The most common short-term complication is include ulceration (skin breakdown). Ulceration generally causes pain and may lead to skin infection.

Depending on the size and location of the hemangioma, other complications such as distortion of facial features or vision issues may occur.

Challenging Hemangiomas

Certain patterns of hemangiomas are more problematic. They are more likely to cause complications. Children with these hemangiomas should be evaluated by a team of pediatric specialists with special expertise.

These may include:

  • Hemangiomas on the face that look like a beard can be connected with airway involvement.
  • Some hemangiomas over the face and neck are associated with PHACE syndrome. This syndrome involves problems with the brain, heart, eye and chest wall.
  • Hemangiomas located over the lower back and spine can be linked with spinal defects.
  • Hemangiomas involving the genital area can be connected to pelvic and urinary system issues.
  • When a person has multiple skin hemangiomas, he or she may also have hemangiomas of the liver. A liver ultrasound may be needed to find out how much the liver is involved.
  • Large or many liver hemangiomas can cause hypothyroidism (low thyroid hormone) and rarely lead to heart failure.

Most hemangiomas shrink completely and do not require treatment.

Treatment decisions are made on an individual basis.

Treatment choices are determined by patient age, location of the hemangioma, how well the child is functioning and current and potential complications.

Left over fatty tissue or skin telangiectasias may remain after the hemangioma has shrunk or disappeared. Surgery and/or laser therapy may be suggested to improve appearance.

Treatment is dependent upon a variety of things.

Observation, drug therapy, laser therapy, and surgical removal are the four most common treatments.

A combination of treatments may also be used.

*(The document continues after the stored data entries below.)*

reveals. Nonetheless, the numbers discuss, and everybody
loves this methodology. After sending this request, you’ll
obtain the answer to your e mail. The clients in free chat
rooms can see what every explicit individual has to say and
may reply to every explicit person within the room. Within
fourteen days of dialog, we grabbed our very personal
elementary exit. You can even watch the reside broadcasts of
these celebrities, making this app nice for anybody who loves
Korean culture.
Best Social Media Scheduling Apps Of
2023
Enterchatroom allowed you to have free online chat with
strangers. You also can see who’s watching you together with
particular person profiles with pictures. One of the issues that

  • Observation. In most cases, observation is the best course to follow. 
  • Drug therapy. Medications may be used for complicated hemangiomas in the proliferative phase. This is to slow the growth and decrease the size of the lesion to prevent further complications. Medications include: 
    • Timolol- This medication is a gel or solution that is applied directly on the hemangioma. 
    • Propranolol- This medication is taken by mouth. 
    • Corticosteroids- This medication can be applied on the skin for small lesions, injected into the skin or taken by mouth. This is not the first option for treatment. 
    • Others- Medications like sirolimus or vincristine may be used for complicated hemangiomas that are not helped by other treatments. These treatments should only be given by medical specialists with expertise in hemangiomas. 
  • Laser therapy. Laser therapy is used to treat ulcerated hemangiomas and superficial residual skin telangiectasias. This treatment is not effective to stop the growth of the hemangioma. 
  • Surgery. Surgery may be advised for patients, including:
  1. Children with painful and ulcerated hemangiomas that do not heal;
  2. Children whose lesions interfere with breathing or vision;
  3. Those who have hemangiomas that do not completely shrink; and
  4. Individuals left with unacceptable scarring or deformity. 
  • Wound care. Ulcerated hemangiomas may require aggressive wound care, treatment with topical or by mouth antibiotics, laser therapy, and/or surgical removal.

There are certain risks or side effects to each treatment.

  • Drug therapy.
  • Timolol – Timolol may cause skin irritation.
  • Propranolol – Propranolol can cause a decrease in heart rate or blood pressure and/or low blood sugar. These side effects are monitored in the hospital setting (inpatient versus outpatient) as the medication is started.
  • Corticosteroids – The most common side effects of this medication are irritability, swelling of the face, stomach irritation, and problems with sleep with short-term use. All of these side effects disappear when the medication is stopped.
  • Laser therapy. Early intervention with laser therapy may cause some scarring and changes in skin pigmentation.
  • Surgery. Individuals are left with a scar that may or may not be visible depending on location of the hemangioma. Bleeding and infection may occur.